A partir de um financiamento online, Edson conseguiu juntar seis mil reais para alugar um espaço físico, mas as negociações com a dona do espaço levariam tempo.
“Ela achou que eu estava de sacanagem quando soube que eu ia fazer uma livraria na favela. Isso porque ela não sabia que eu nem ia vender livro, só ia emprestar”, gargalha.
“Dei sorte porque naquele momento pós-pandemia ninguém tinha dinheiro para alugar o espaço, e ela estava desesperada. Ela aceitou um ano, mas queria o pagamento à vista, e eu combinei de dar só os primeiros seis meses.”
As dificuldades de financiamento e a regularização como ONG
Antes mesmo de ter se tornado um ponto de referência no Morro do Fallet, enquanto os mangás ainda saíam das geladeiras, a Crunchyroll, maior plataforma de streaming de conteúdo asiático-oriental, se aproximou de Edson.
“Eles falaram que queriam patrocinar o projeto, e eu só pude pensar: ‘caraca, estou realizando um sonho!’. Só que a gente não era uma ONG, e não estávamos preparados para isso. Eles queriam resolver isso para ontem, contanto que fôssemos uma ONG, e foi aí que começou a dor de cabeça.”
De acordo com Edson, ele não fazia ideia de que teria que gastar quase dez mil reais no processo burocrático. “E era para gastar mais, mas como a gente foi tocando no coração das pessoas, do contador, do advogado, essa galera foi fazendo por amor, cobrando um preço super acessível, e nisso passou um ano. Viramos uma ONG mês passado. Ou a gente virava uma ONG, ou mantínhamos a Mangateca”.

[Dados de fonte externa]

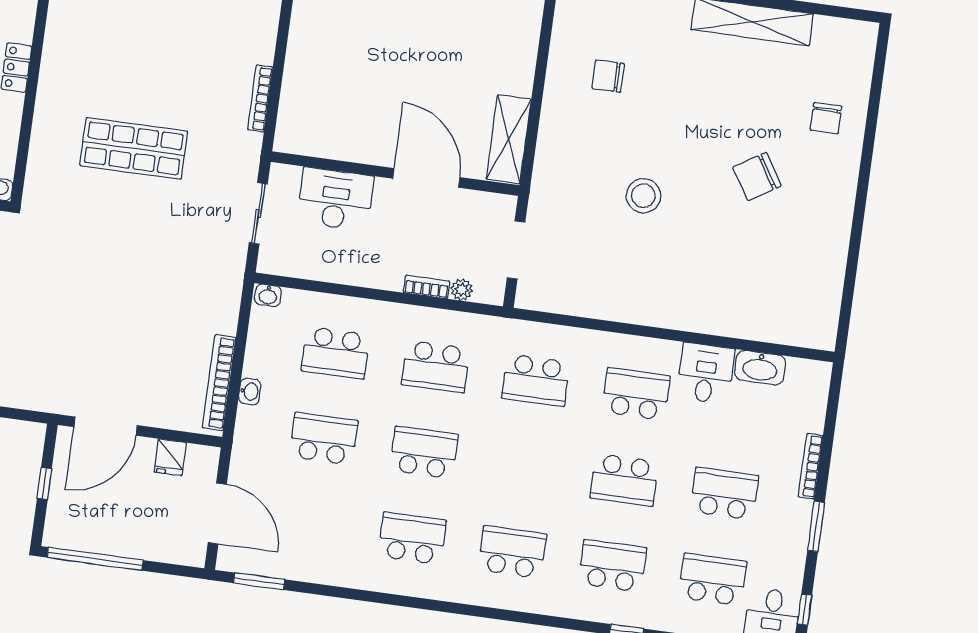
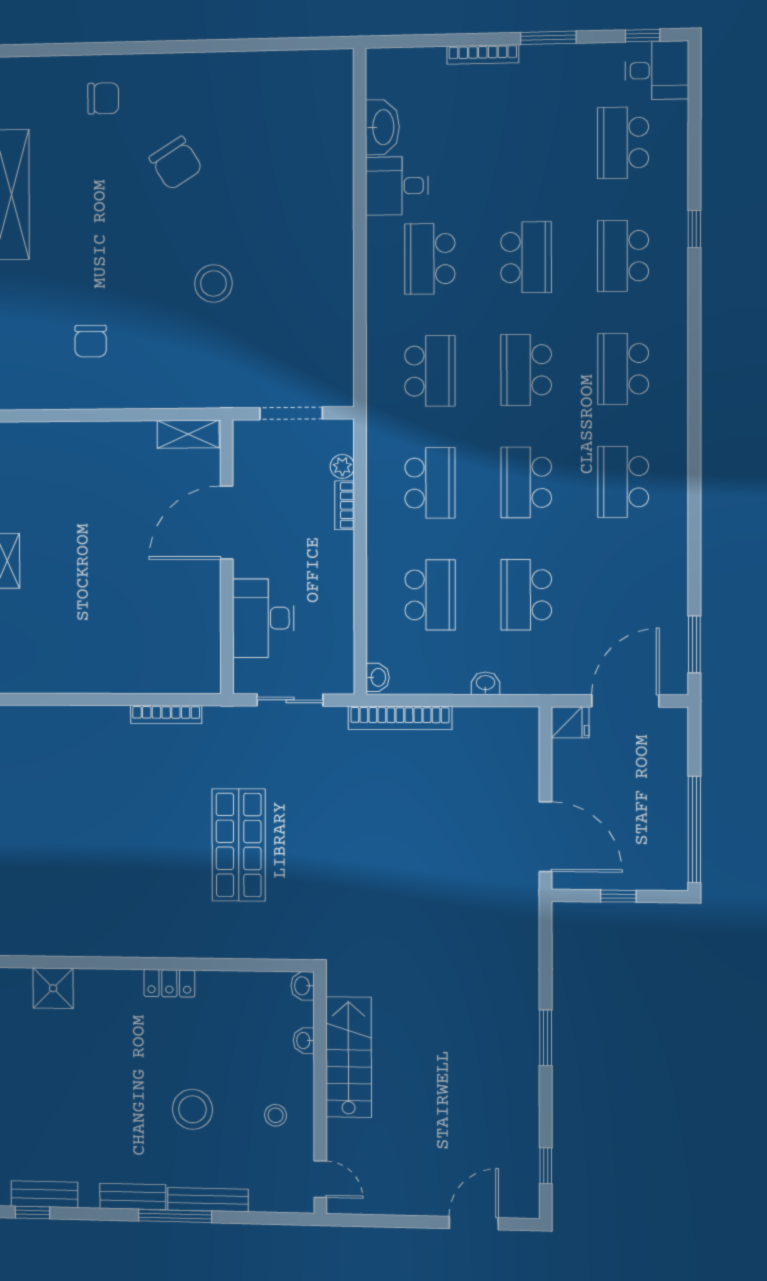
shelving: (509, 139) -> (188, 434), width x0.67, depth x0.75
bookcase: (219, 383) -> (400, 718), moved
fridge: (170, 457) -> (570, 722), moved
school desk: (724, 494) -> (526, 370), moved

O Anime DICRIA, bem como a Mangateca Comunitária, não são fontes de renda. “Nós vivemos de doação, de fato. Se gastássemos esse dinheiro logo de cara, íamos quebrar. Ficamos um ano nesse jogo de cintura entre regularizar ou não como ONG. Ainda estamos em alguma burocracia, mas já temos um CNPJ. Agora é a hora de negociarmos de novo com a Crunchyroll. O que me alegra é poder falar para eles: ‘estamos há um ano sem apoio de empresa nenhuma, e olha o que a gente fez, olha esses números!'”, comenta, acrescentando que, em um mês, as crianças pegam em média 120 mangás para ler.
Segundo Edson, a Panini também já demonstrou interesse em apoiar o projeto.

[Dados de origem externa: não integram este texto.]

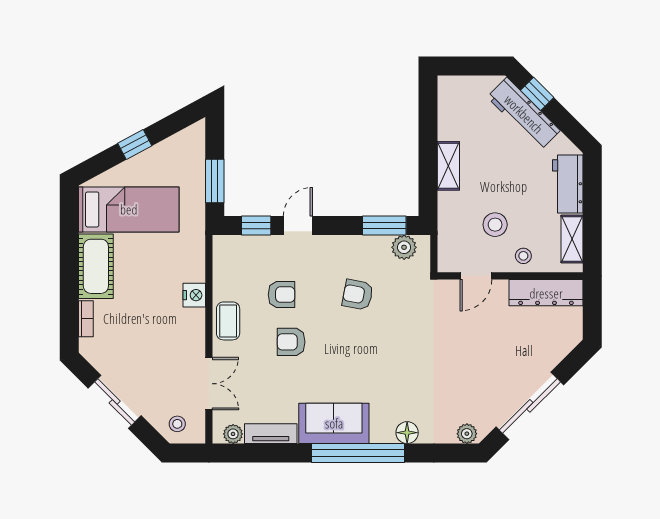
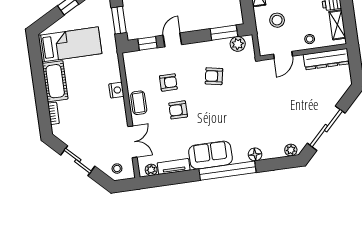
stool: (495, 225) -> (277, 20), moved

Os próximos passos para a Mangateca Comunitária fazem jus ao brilho nos olhos do seu criador.
“O que a gente pensa em fazer com a Crunchyroll é criar um instituto gigante. A nossa meta é fazer como se fosse uma universidade dentro da comunidade!”, conta Edson. “A gente quer mesmo é incentivar as crianças a ser o que elas quiserem, a sair dessa caixa de ‘você é periférico, você tem que falar sobre funk e futebol’. Elas podem falar sobre qualquer coisa”.
“Eu passei vinte e cinco anos me sentindo um Naruto, que é o que? Nasci na comunidade, todo mundo me via como um demônio, ninguém tinha a compaixão de dialogar comigo, todo mundo tinha medo de mim, e eu podia ser certamente um vilão, e sair destruindo tudo. Mas como eu tenho o Naruto como referência, eu pensei ‘vou virar o Hokage [um título de grande importância dentro do enredo do anime] dessa parada'”, diz Edson.

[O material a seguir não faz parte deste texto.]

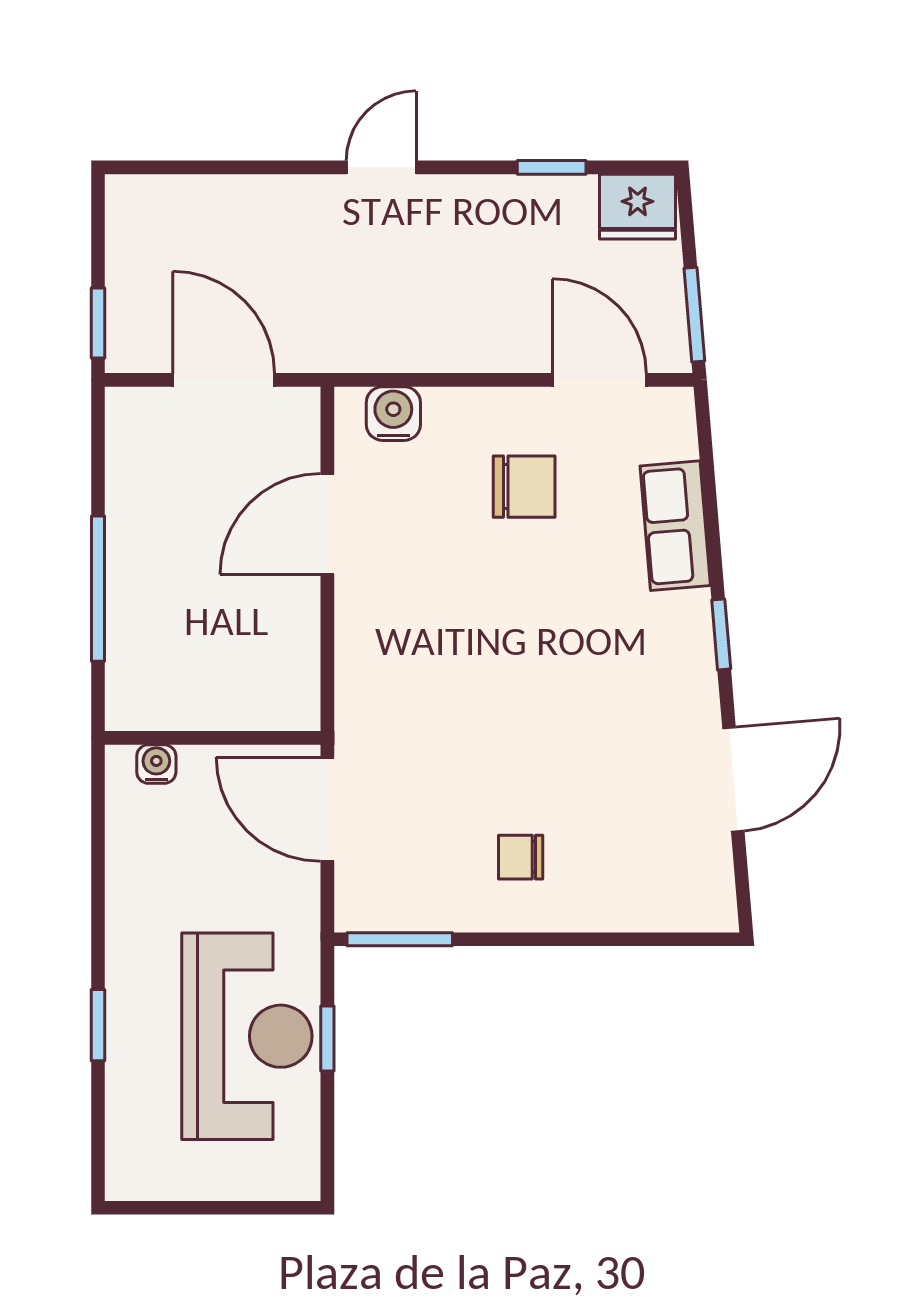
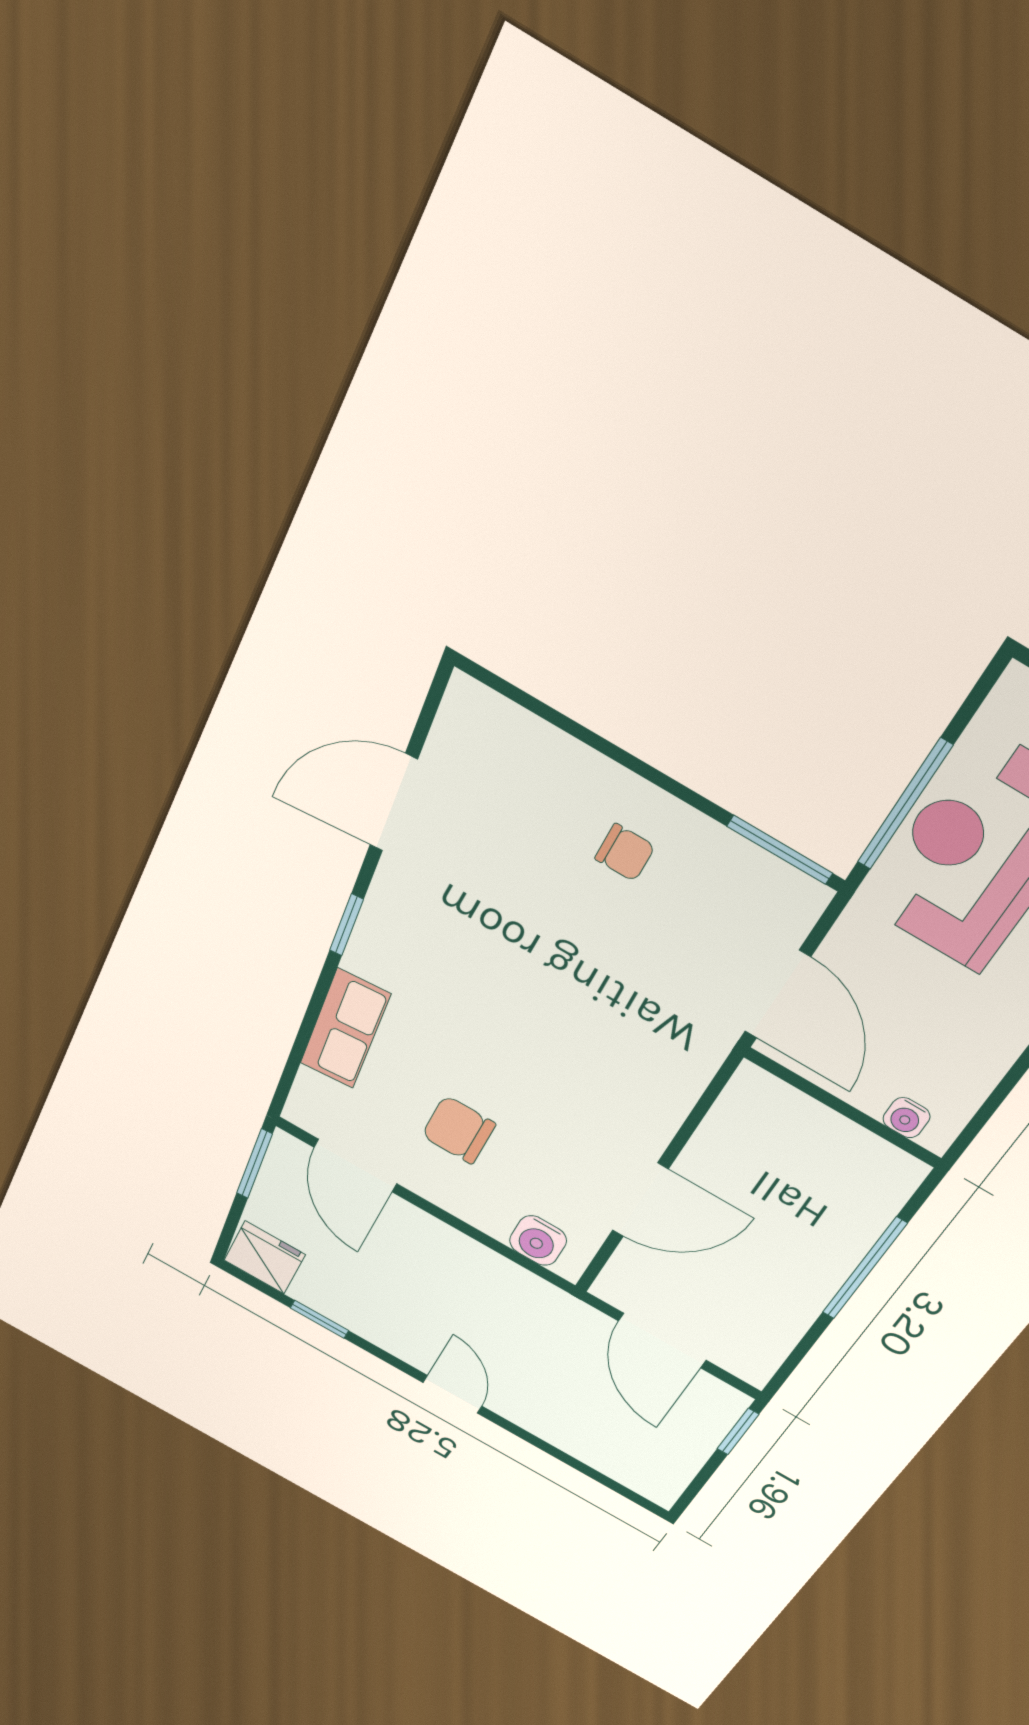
door: (381, 167) -> (452, 1394), swing flipped
window: (327, 1038) -> (905, 804), width x2.17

“Antes, isso era só um sonho, e eu achava que nem tinha talento para nada. Mas quando as pessoas começaram a parar para me escutar sem medo, sem esconder o celular ou ficar na defensiva, eu senti que tinha nascido de novo. Percebi que era possível sonhar. Eu sei que não vou conseguir salvar o mundo, mas pelo menos consegui salvar o meu mundo, e quero continuar salvando o dessas crianças.”